P.S. Quelqu’un a suggéré que l’autoroute 50 entre Lachute et Gatineau devienne L’AUTOROUTE GUY-LAFLEUR. Excellente suggestion.
AVEC DIONNE À NEW YORK
Bien sûr, les témoignages fusent de partout pour Ti-Guy.
MICHEL BERGERON: «J’ai eu le privilège d’être son coach à New York et à Québec. J’aurais aimé l’avoir sous mes ordres quand il
avait 26 ou 27 ans, mais j’ai des souvenirs plein la tête. Un soir à Los Angeles, on retirait le chandail de MARCEL DIONNE. J’avais Marcel et Ti-Guy dans mon club. En troisième période, j’ai eu le culot de les laisser sur le banc pour préserver une avance d’un seul but. Marcel n’était pas très content après la partie, mais on a gagné.
«Guy parlait toujours de L’ÉQUIPE, jamais de ses exploits
personnels, ajoute le Tigre. Mon plus beau souvenir, c’est un souper du JOUR DE L’AN à New York. Un souper à la bonne franquette avec mon chum RICHARD MORENCY. On a invité Ti-Guy et il est arrivé avec deux bouteilles de DOM PERIGNON! Je me souviens aussi que PIERRE LAROUCHE avait eu la délicatesse de lui donner son numéro 10. Enfin, j’ai du mal à comprendre qu’il n’ait jamais eu un «A» sur son chandail quand il jouait pour le Canadien».
SERGE SAVARD, en entrevue avec Pierre Bruneau: «Durant les années 1970, nous étions une dizaine de futurs membres du Temple de la renommée, mais GUY était notre super étoile. À sa 4e saison, il a pris son envol et il a complètement dominé la Ligue nationale. Il était un gars excessivement HUMBLE et n’a jamais pensé qu’il était plus gros que l’équipe. Il faisait la différence quand ça comptait…. J’ai eu de longues discussions avec lui avant qu’il annonce sa RETRAITE (en 1984). C’était sa décision, mais il n’était pas prêt à quitter la patinoire. Un athlète ne meurt jamais. Même à la fin, on se croit encore capable de faire ce qu’on faisait quelques années auparavant… Avec le CAP SALARIAL, on ne pourrait pas recréer l’équipe des années 1970… Même malade, Guy continuait de penser aux autres. Il a fondé le club des 10 pour venir en aide au CHUM. Il prenait la peine de signer tous les chandails et d’appeler lui-même les donateurs pour les remercier. Il avait le même statut que JEAN BÉLIVEAU, son idole de jeunesse».

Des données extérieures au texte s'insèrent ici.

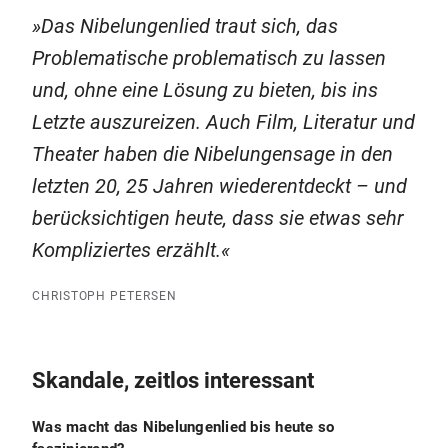
Das Nibelungenlied traut sich, das
Problematische problematisch zu lassen
und, ohne eine Lösung zu bieten, bis ins
Letzte auszureizen. Auch Film, Literatur und
Theater haben die Nibelungensage in den
letzten 20, 25 Jahren wiederentdeckt – und
berücksichtigen heute, dass sie etwas sehr
Kompliziertes erzählt.
CHRISTOPH PETERSEN
Skandale, zeitlos interessant
Was macht das Nibelungenlied bis heute so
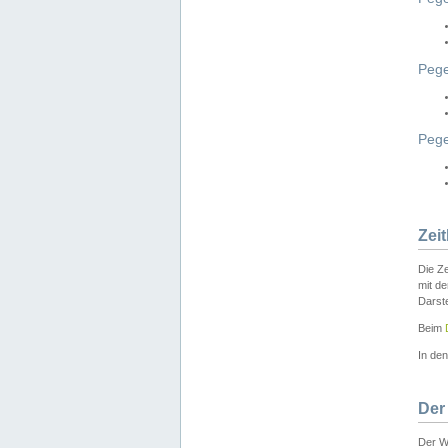
Pege
Peg
Zei
Die Ze
mit d
Darst
Beim
In de
Der
Der W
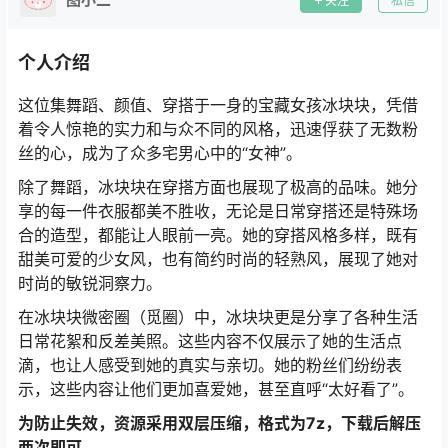
关注
私信
个人介绍
这位集舞蹈、颜值、穿搭于一身的宝藏女孩冰块块，凭借
着令人惊艳的实力和与众不同的风格，迅速俘获了无数粉
丝的心，成为了众多宅男心中的“女神”。
除了舞蹈，冰块块在穿搭方面也展现了极高的品味。她分
享的每一件衣服都美不胜收，无论是日常穿搭还是特殊场
合的造型，都能让人眼前一亮。她的穿搭风格多样，既有
甜美可爱的少女风，也有简约时尚的轻熟风，展现了她对
时尚的敏锐洞察力。
在冰块块微密圈（觅圈）中，冰块块更是分享了各种生活
日常花絮和反差美照。这些内容不仅展示了她的生活点
滴，也让人感受到她的真实与亲切。她的粉丝们纷纷表
示，这些内容让他们更加喜爱她，甚至直呼“太好看了”。
为防止失效，资源采用双层压缩，格式为7z，下载后解压
两次即可。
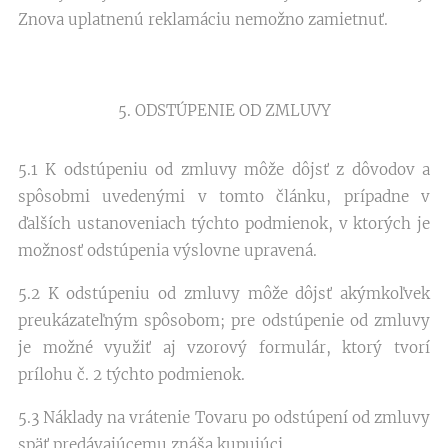
Znova uplatnenú reklamáciu nemožno zamietnuť.
5. ODSTÚPENIE OD ZMLUVY
5.1 K odstúpeniu od zmluvy môže dôjsť z dôvodov a
spôsobmi uvedenými v tomto článku, prípadne v
ďalších ustanoveniach týchto podmienok, v ktorých je
možnosť odstúpenia výslovne upravená.
5.2 K odstúpeniu od zmluvy môže dôjsť akýmkoľvek
preukázateľným spôsobom; pre odstúpenie od zmluvy
je možné využiť aj vzorový formulár, ktorý tvorí
prílohu č. 2 týchto podmienok.
5.3 Náklady na vrátenie Tovaru po odstúpení od zmluvy
späť predávajúcemu znáša kupujúci.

PATRICK ROY: «Guy représente l’excellence. Il a eu un impact sur tellement de joueurs. J’étais très nerveux la première fois
que je me suis assis dans le vestiaire du Canadien, mais Guy avait le don de nous mettre à l’aise. Il aimait faire des jokes avec les boys. Il ne se prenait jamais pour un autre et il savait d’où il venait. Il a marqué 2 buts contre moi à son premier match au FORUM dans le chandail des Rangers. Je n’aime pas me faire déjouer, mais me faire battre par Ti-Guy, c’était moins pire!» (sources TVA)

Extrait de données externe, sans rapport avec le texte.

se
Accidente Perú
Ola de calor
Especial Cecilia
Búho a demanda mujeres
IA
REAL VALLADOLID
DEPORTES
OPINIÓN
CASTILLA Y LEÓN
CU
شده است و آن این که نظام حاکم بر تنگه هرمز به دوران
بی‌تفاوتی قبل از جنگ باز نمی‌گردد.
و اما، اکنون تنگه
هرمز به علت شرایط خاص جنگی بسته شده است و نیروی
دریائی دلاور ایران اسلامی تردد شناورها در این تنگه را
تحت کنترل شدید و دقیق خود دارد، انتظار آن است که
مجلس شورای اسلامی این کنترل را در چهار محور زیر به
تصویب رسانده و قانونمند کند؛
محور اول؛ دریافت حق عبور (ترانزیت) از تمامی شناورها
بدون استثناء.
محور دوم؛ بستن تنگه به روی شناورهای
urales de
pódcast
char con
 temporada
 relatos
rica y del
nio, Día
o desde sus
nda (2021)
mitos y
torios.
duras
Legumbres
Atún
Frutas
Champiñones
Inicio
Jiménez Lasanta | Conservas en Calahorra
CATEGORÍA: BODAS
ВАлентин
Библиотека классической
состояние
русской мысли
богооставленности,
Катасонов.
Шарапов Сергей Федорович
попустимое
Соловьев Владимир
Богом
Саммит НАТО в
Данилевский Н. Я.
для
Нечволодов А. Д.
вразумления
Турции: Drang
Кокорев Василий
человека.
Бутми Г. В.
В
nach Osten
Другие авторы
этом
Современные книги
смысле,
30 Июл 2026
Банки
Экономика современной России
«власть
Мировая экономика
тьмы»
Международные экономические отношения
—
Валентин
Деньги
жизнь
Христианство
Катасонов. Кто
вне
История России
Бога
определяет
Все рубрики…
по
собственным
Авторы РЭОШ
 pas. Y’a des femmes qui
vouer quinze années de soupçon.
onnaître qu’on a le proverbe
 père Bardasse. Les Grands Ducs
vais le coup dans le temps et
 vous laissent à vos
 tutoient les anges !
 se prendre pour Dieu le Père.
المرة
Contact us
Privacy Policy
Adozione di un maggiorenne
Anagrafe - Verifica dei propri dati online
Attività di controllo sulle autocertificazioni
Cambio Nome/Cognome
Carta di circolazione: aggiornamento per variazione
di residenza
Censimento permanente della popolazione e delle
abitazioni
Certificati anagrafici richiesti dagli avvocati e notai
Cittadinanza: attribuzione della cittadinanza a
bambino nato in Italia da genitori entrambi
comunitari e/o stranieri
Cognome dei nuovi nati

YVAN COURNOYER: «Il avait le talent pour succéder au Grand Jean et il l’a prouvé sur la patinoire. Il aimait jouer au hockey et il aimait GAGNER. Je savais qu’il allait mourir du cancer, mais c’est un dur moment à vivre. Je suis convaincu
qu’il s’est battu jusqu’au bout».
YVON LAMBERT: «On parlera encore de son but égalisateur contre les Bruins en 1979. Quelques minutes plus tard, j’ai donné la victoire au Canadien en prolongation. Pendant une couple de jours, j’ai vécu le VEDETTARIAT que mon ami Lafleur a vécu durant toute sa carrière. Il avait un grand respect pour son public. S’il y avait 200 personnes dans la salle, il fallait que tous et chacun obtienne son autographe et celui des autres joueurs. Il était allé à la bonne école, celle de JEAN BÉLIVEAU».
MARTIN ST-LOUIS: «Guy Lafleur, c’est le Canadien de Montréal. Mon super héros. Il n’avait pas juste du talent, il avait de la «drive», le désir de réussir. Quand ma mère est morte, il est venu au salon funéraire avec RÉJEAN HOULE.
C’est une chose que tu n’oublies pas».
GEORGES GUILBAULT, ancien président des Canadiens de Sherbrooke et ancien d.g. des Castors Juniors: «Nous sommes tous plus RICHES de l’avoir connu. J’ai eu plein d’aventures avec Guy après l’avoir convaincu de jouer avec les bâtons SHER-WOOD. Je me souviens d’un merveilleux voyage de chasse sur l’île d’Anticosti. Son épouse m’a aussi demandé de négocier son contrat avec les RANGERS à la fin des années 1980. Un contrat de 2 ans qu’il a complété à QUÉBEC. On perd un très très gros morceau».